> YOUR TASK
Output all the data exactly.

> DATA SECTION

****************************************

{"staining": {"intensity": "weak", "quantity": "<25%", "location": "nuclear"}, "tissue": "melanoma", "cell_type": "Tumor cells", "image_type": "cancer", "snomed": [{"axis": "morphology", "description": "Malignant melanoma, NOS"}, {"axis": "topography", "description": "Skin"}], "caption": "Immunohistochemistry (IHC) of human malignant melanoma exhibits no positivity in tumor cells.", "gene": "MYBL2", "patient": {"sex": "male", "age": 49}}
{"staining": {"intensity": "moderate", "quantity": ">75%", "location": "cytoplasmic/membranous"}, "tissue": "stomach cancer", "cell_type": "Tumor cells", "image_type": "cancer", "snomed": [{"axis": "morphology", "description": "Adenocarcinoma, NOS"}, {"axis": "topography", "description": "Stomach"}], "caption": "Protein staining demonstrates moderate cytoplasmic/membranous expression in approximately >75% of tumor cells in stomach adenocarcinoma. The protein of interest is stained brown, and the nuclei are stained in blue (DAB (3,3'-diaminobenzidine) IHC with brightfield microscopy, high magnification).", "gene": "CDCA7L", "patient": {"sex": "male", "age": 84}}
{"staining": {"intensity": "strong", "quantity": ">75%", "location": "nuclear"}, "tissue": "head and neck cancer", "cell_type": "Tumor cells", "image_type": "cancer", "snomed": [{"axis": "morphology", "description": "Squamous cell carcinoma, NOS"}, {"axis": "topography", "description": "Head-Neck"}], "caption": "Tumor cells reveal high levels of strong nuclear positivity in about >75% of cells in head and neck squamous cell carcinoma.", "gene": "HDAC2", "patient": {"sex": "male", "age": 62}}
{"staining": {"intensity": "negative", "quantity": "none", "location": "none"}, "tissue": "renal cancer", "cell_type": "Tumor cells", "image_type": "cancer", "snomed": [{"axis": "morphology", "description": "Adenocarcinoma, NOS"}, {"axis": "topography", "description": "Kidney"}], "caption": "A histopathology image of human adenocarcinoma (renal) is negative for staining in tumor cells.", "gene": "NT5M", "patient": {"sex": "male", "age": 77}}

****************************************

> ANSWER SPACE
{"staining": {"intensity": "weak", "quantity": "<25%", "location": "nuclear"}, "tissue": "melanoma", "cell_type": "Tumor cells", "image_type": "cancer", "snomed": [{"axis": "morphology", "description": "Malignant melanoma, NOS"}, {"axis": "topography", "description": "Skin"}], "caption": "Immunohistochemistry (IHC) of human malignant melanoma exhibits no positivity in tumor cells.", "gene": "MYBL2", "patient": {"sex": "male", "age": 49}}
{"staining": {"intensity": "moderate", "quantity": ">75%", "location": "cytoplasmic/membranous"}, "tissue": "stomach cancer", "cell_type": "Tumor cells", "image_type": "cancer", "snomed": [{"axis": "morphology", "description": "Adenocarcinoma, NOS"}, {"axis": "topography", "description": "Stomach"}], "caption": "Protein staining demonstrates moderate cytoplasmic/membranous expression in approximately >75% of tumor cells in stomach adenocarcinoma. The protein of interest is stained brown, and the nuclei are stained in blue (DAB (3,3'-diaminobenzidine) IHC with brightfield microscopy, high magnification).", "gene": "CDCA7L", "patient": {"sex": "male", "age": 84}}
{"staining": {"intensity": "strong", "quantity": ">75%", "location": "nuclear"}, "tissue": "head and neck cancer", "cell_type": "Tumor cells", "image_type": "cancer", "snomed": [{"axis": "morphology", "description": "Squamous cell carcinoma, NOS"}, {"axis": "topography", "description": "Head-Neck"}], "caption": "Tumor cells reveal high levels of strong nuclear positivity in about >75% of cells in head and neck squamous cell carcinoma.", "gene": "HDAC2", "patient": {"sex": "male", "age": 62}}
{"staining": {"intensity": "negative", "quantity": "none", "location": "none"}, "tissue": "renal cancer", "cell_type": "Tumor cells", "image_type": "cancer", "snomed": [{"axis": "morphology", "description": "Adenocarcinoma, NOS"}, {"axis": "topography", "description": "Kidney"}], "caption": "A histopathology image of human adenocarcinoma (renal) is negative for staining in tumor cells.", "gene": "NT5M", "patient": {"sex": "male", "age": 77}}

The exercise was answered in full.